The discovery of an effect on mites, coupled with
toxicity to whiteflies, suggest that tryptamine may affect a broader range
of greenhouse pests than we first expected. We have now begun our work
with western flower thrips, and will soon begin similar studies of aphid
resistance on these TDC petunia lines. As most entomologists know, doing
careful research with thrips can be a challenge, and it has taken us longer
than we hoped to generate repeatable results. Unfortunately, our current
results with western flower thrips are inconclusive and too preliminary
to report at this time, but the work is continuing.

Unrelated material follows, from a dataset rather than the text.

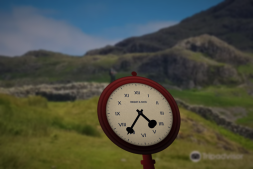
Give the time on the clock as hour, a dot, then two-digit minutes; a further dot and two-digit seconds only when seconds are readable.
4.36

Because petunia is attacked by several important
greenhouse pests and we have several TDC petunia lines available, it is
a good model plant to use in this study. However, we have recently developed
a simple way to expand the scope of this research project to include more
crops. We have recently developed a new test which bypasses the need to
have transformed plants in hand for insect tests. Because it takes a significant
amount of time and effort to generate transformed plants for testing, we
sought a way to speed up the process. By irrigating leaf or stem cuttings
of any given plant species in various concentrations of tryptarnine, we
have found that we can assess the plant’s ability to accumulate tryptamine
in its tissue, and assess impact on insects and mites. We are using this
new test this summer to screen a variety of pest/crop combinations. We
are particularly interested in screening those floral plant species for
which regeneration techniques are known. This screening process will help
to identify the best plant species to target for transformation with the
TDC gene.
Objective 5:
Evaluations of the impact of the transgenic plants on greenhouse natural
enemies will begin once insect/mite resistant plant lines are adequately
developed. Significance of Research: Transgenic floral plants offer a revolutionary
method for pesticide-free pest control on ornamentals. This research project
has now produced the first evidence of a gene which can be used for achieving
resistance against spider mites. This proposed project will evaluate the
effect of tryptamine against a variety of greenhouse pests, assess the
feasibility of generating transgenic floral crops with resistance to these
pests, transform the most promising crops, and screen several transgenic
lines of each crop for arthropod resistance.